Good for Sullivan. May I refer her to yesterday’s piece on CNN’s ratings boost over coverage of the missing-plane story?

“‘It is a tremendous story that is completely in our wheelhouse,’ said a senior CNN executive, who asked not to be identified defining the network’s strategy for its coverage…

“‘It’s an incredible mystery full of human drama, with an international element,’ the senior CNN executive said. ‘Anything international plays into our hands because we have more reporters to deploy all over the world.’”

No one from CNN would praise the network on the record? It had to be some super-secret background deal?

This is not to detract from CNN’s success on the Malaysia story (though I’ve criticized the excessive speculation, which the story mentions). But the idea of granting anonymity is so a person can criticize his own company or agency without fear of reprisal. Fulsome praise ought to be on the record.

Phone-hacking payoffs

The British phone-hacking trial has been dragging on for many weeks, but Tuesday was a rough day for the former editor of News of the World.

There was a bombshell accusation about Andy Coulson, who ran the Rupert Murdoch tabloid and went on to become a top aide to Prime Minister David Cameron.

A key witness said Coulson agreed to pay for the paper to hack the phones of aides to Prince William and Prince Harry.

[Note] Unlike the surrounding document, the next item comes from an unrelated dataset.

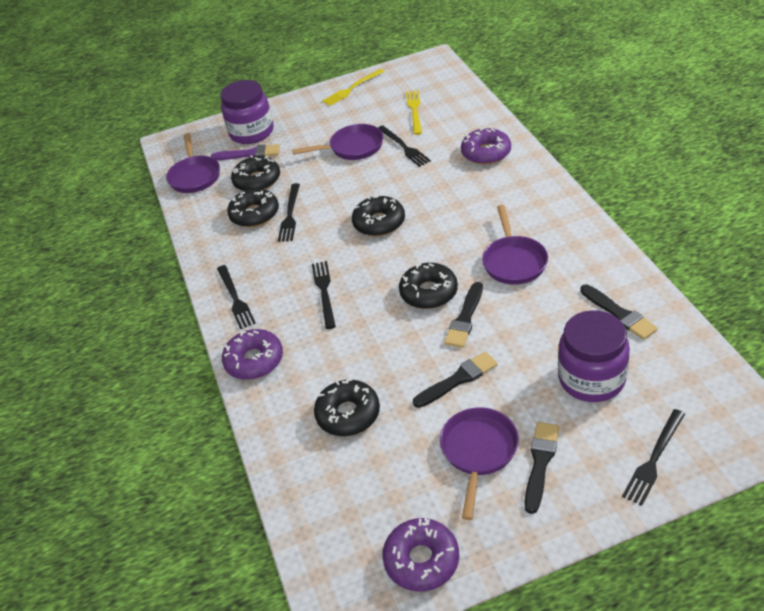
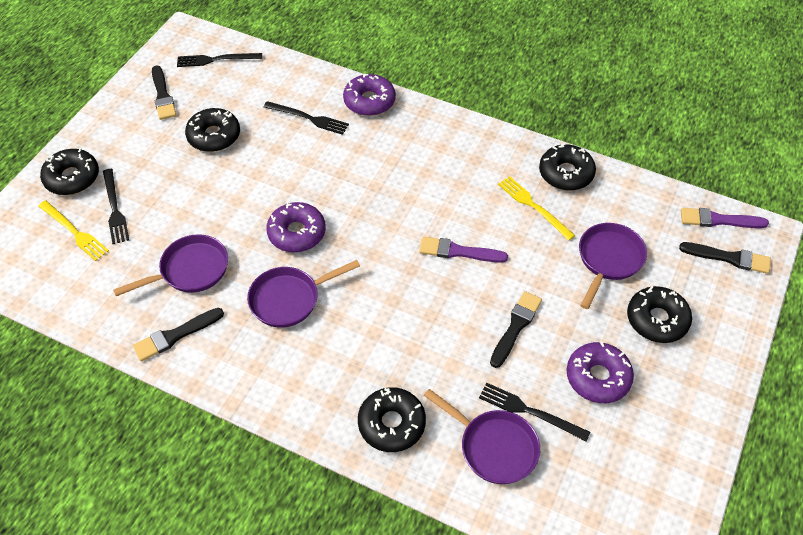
black fork: 5 -> 4
purple brush: 1 -> 2
purple jar: 2 -> 0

This, he said, involved paying a private eye 500 pounds a week to break into the voicemail of the royal staffers.

And this wasn’t just any witness. It was Clive Goodman, former royal editor of News of the World, who went to jail in 2007 for phone hacking.

The defense will undoubtedly raise questions about Goodman’s credibility. But Cameron is undoubtedly ruing the day he hired Coulson.